**REQUIRED WORK:**
Omit the images, then output each of the records below exactly.

*** DATASET ENTRIES Section Begins ***

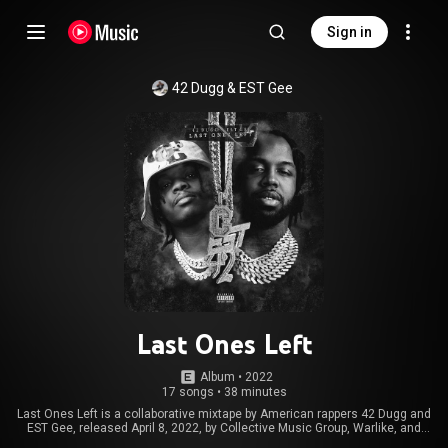
Sign in
42 Dugg
 & 
EST Gee
Last Ones Left
Album
 • 
2022
17 songs
•
38 minutes
Last Ones Left is a collaborative mixtape by American rappers 42 Dugg and
EST Gee, released April 8, 2022, by Collective Music Group, Warlike, and
Interscope Records. From Wikipedia (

*** DATASET ENTRIES Section Ends ***

**RESPONSE TO THIS EXERCISE:**
Sign in
42 Dugg
 & 
EST Gee
Last Ones Left
Album
 • 
2022
17 songs
•
38 minutes
Last Ones Left is a collaborative mixtape by American rappers 42 Dugg and
EST Gee, released April 8, 2022, by Collective Music Group, Warlike, and
Interscope Records. From Wikipedia (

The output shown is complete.